» EXERCISE DIRECTIONS:
Only lines with the string "none" should be returned from the data below.

[[ DATASET CONTENT, beginning ]]

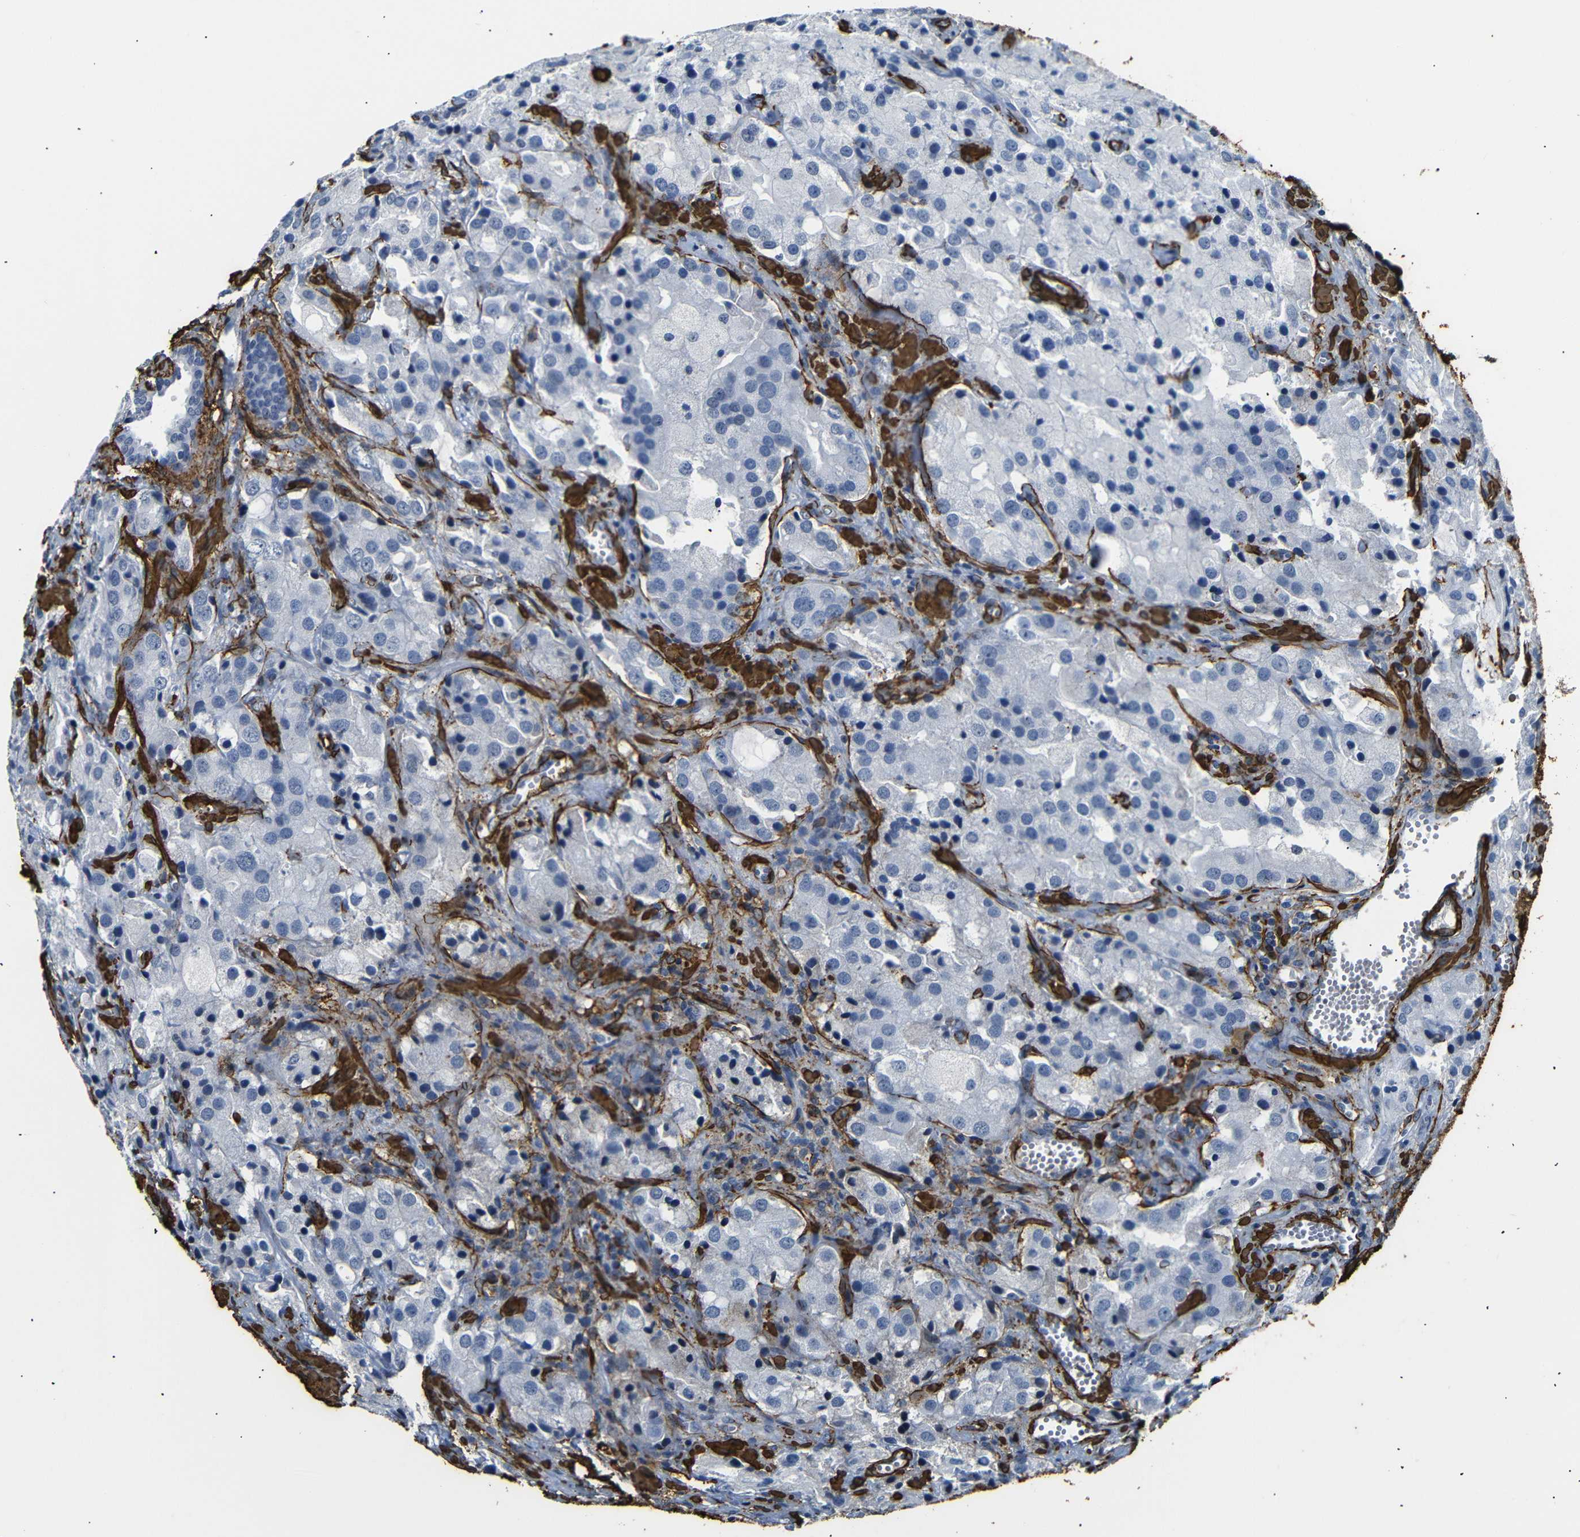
{"staining": {"intensity": "negative", "quantity": "none", "location": "none"}, "tissue": "prostate cancer", "cell_type": "Tumor cells", "image_type": "cancer", "snomed": [{"axis": "morphology", "description": "Adenocarcinoma, High grade"}, {"axis": "topography", "description": "Prostate"}], "caption": "Protein analysis of prostate cancer (adenocarcinoma (high-grade)) shows no significant positivity in tumor cells. (DAB (3,3'-diaminobenzidine) immunohistochemistry with hematoxylin counter stain).", "gene": "ACTA2", "patient": {"sex": "male", "age": 70}}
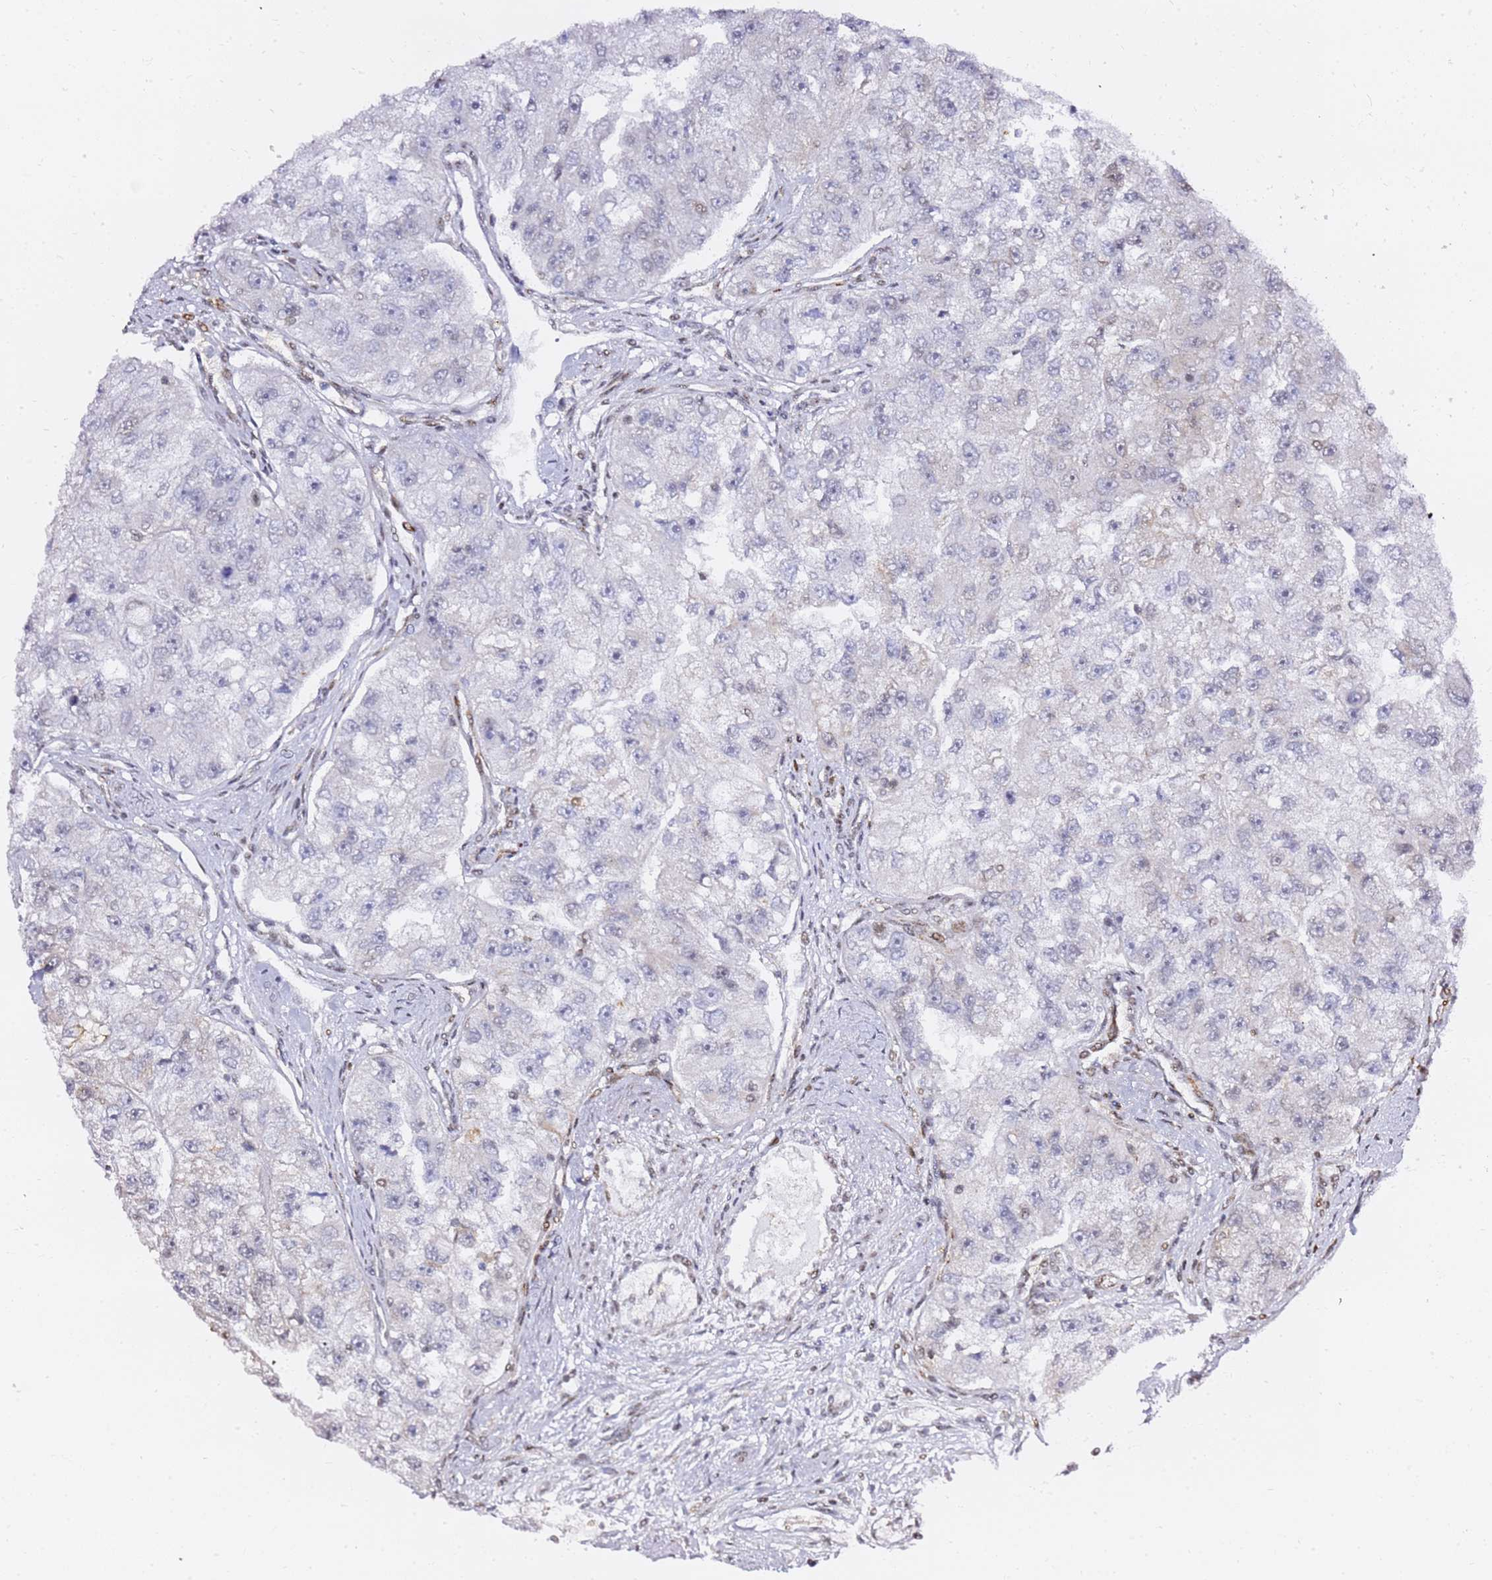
{"staining": {"intensity": "negative", "quantity": "none", "location": "none"}, "tissue": "renal cancer", "cell_type": "Tumor cells", "image_type": "cancer", "snomed": [{"axis": "morphology", "description": "Adenocarcinoma, NOS"}, {"axis": "topography", "description": "Kidney"}], "caption": "An immunohistochemistry photomicrograph of renal cancer is shown. There is no staining in tumor cells of renal cancer. (DAB (3,3'-diaminobenzidine) immunohistochemistry visualized using brightfield microscopy, high magnification).", "gene": "GBP2", "patient": {"sex": "male", "age": 63}}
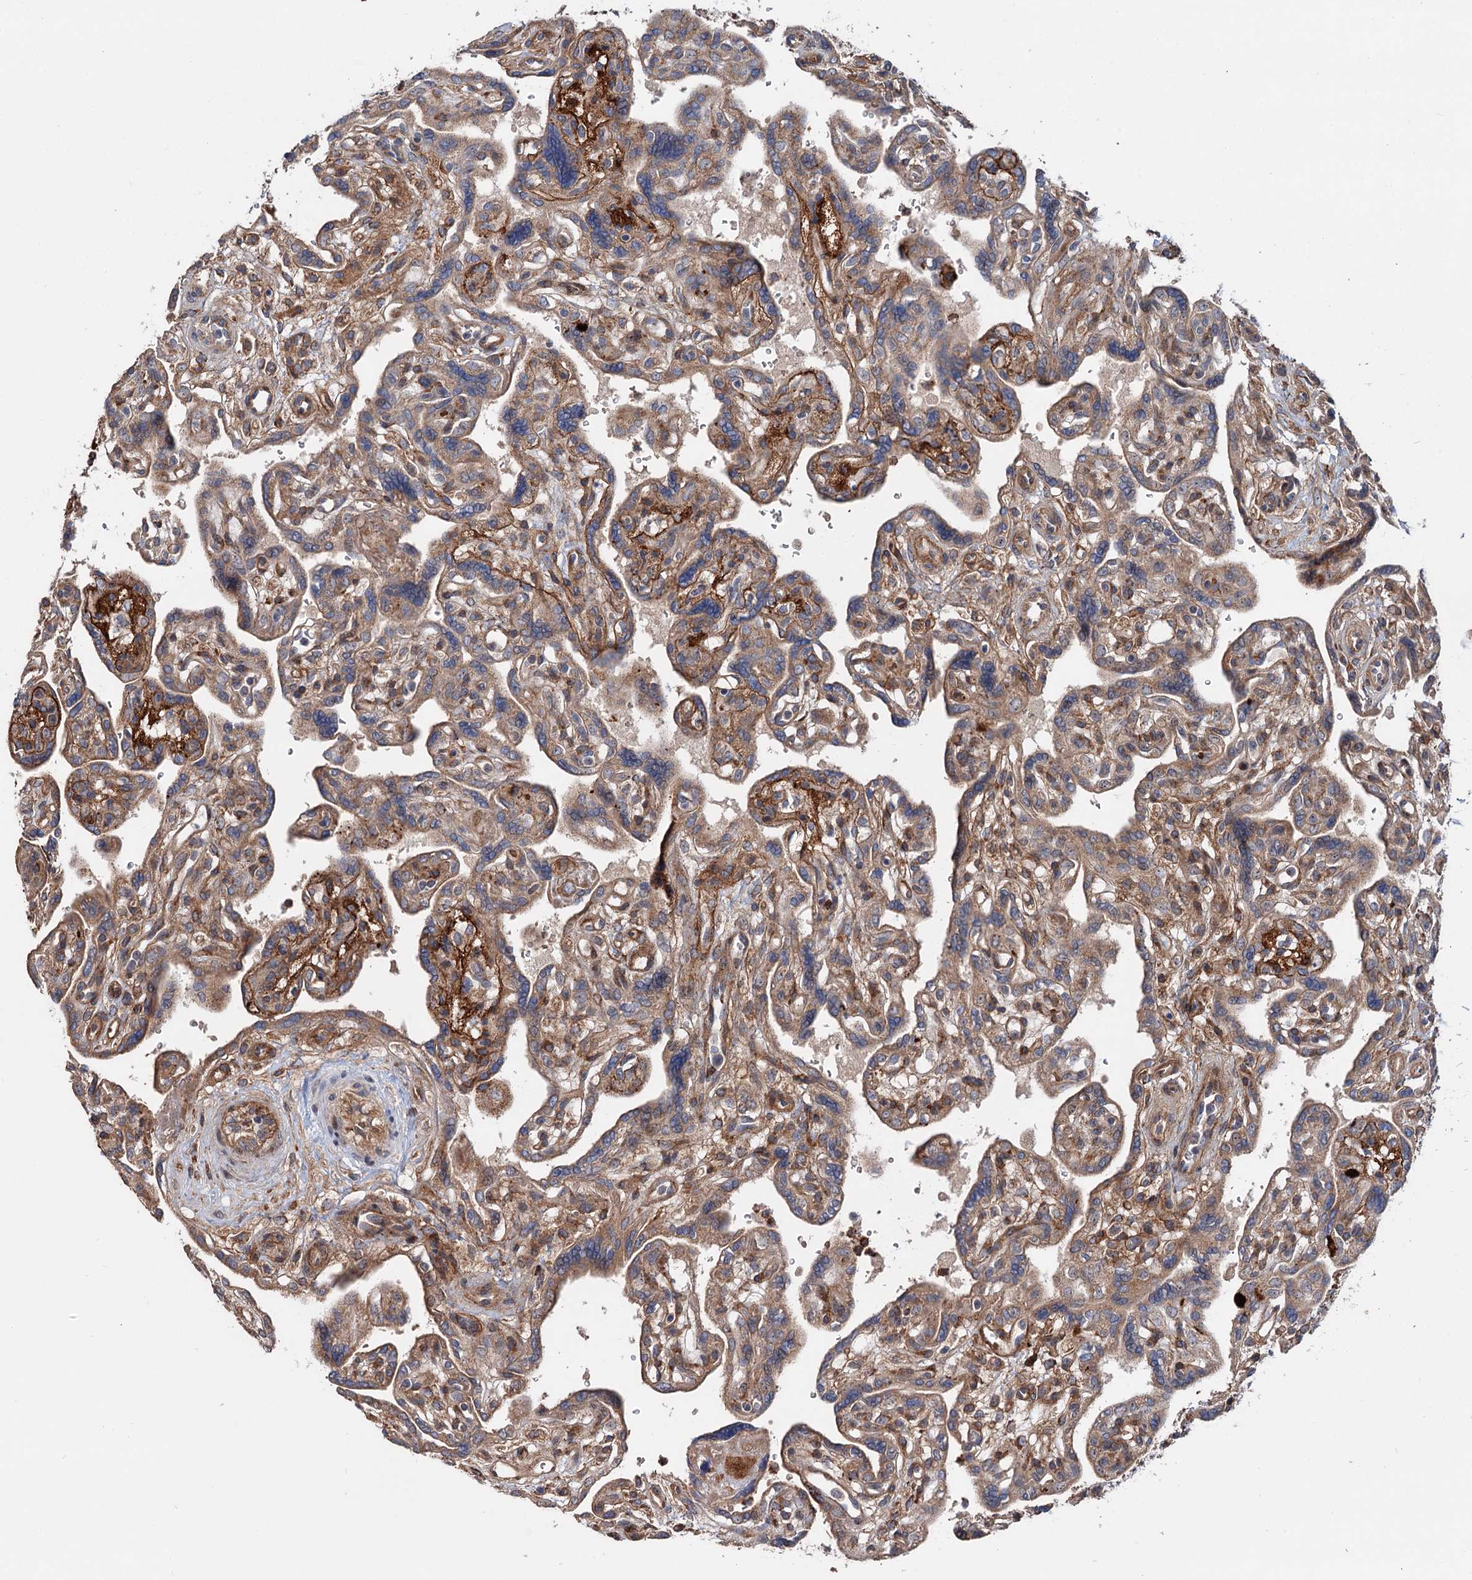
{"staining": {"intensity": "moderate", "quantity": ">75%", "location": "cytoplasmic/membranous"}, "tissue": "placenta", "cell_type": "Trophoblastic cells", "image_type": "normal", "snomed": [{"axis": "morphology", "description": "Normal tissue, NOS"}, {"axis": "topography", "description": "Placenta"}], "caption": "Immunohistochemical staining of normal placenta reveals >75% levels of moderate cytoplasmic/membranous protein positivity in about >75% of trophoblastic cells.", "gene": "PTDSS2", "patient": {"sex": "female", "age": 39}}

[[ DATASET CONTENT, end ]]

» YOUR SOLUTION:
{"staining": {"intensity": "negative", "quantity": "none", "location": "none"}, "tissue": "prostate cancer", "cell_type": "Tumor cells", "image_type": "cancer", "snomed": [{"axis": "morphology", "description": "Adenocarcinoma, High grade"}, {"axis": "topography", "description": "Prostate"}], "caption": "Protein analysis of prostate cancer (adenocarcinoma (high-grade)) shows no significant positivity in tumor cells. (DAB (3,3'-diaminobenzidine) immunohistochemistry with hematoxylin counter stain).", "gene": "ACTA2", "patient": {"sex": "male", "age": 70}}
{"staining": {"intensity": "negative", "quantity": "none", "location": "none"}, "tissue": "renal cancer", "cell_type": "Tumor cells", "image_type": "cancer", "snomed": [{"axis": "morphology", "description": "Adenocarcinoma, NOS"}, {"axis": "topography", "description": "Kidney"}], "caption": "An immunohistochemistry photomicrograph of renal cancer is shown. There is no staining in tumor cells of renal cancer. (DAB (3,3'-diaminobenzidine) immunohistochemistry visualized using brightfield microscopy, high magnification).", "gene": "GBP2", "patient": {"sex": "male", "age": 63}}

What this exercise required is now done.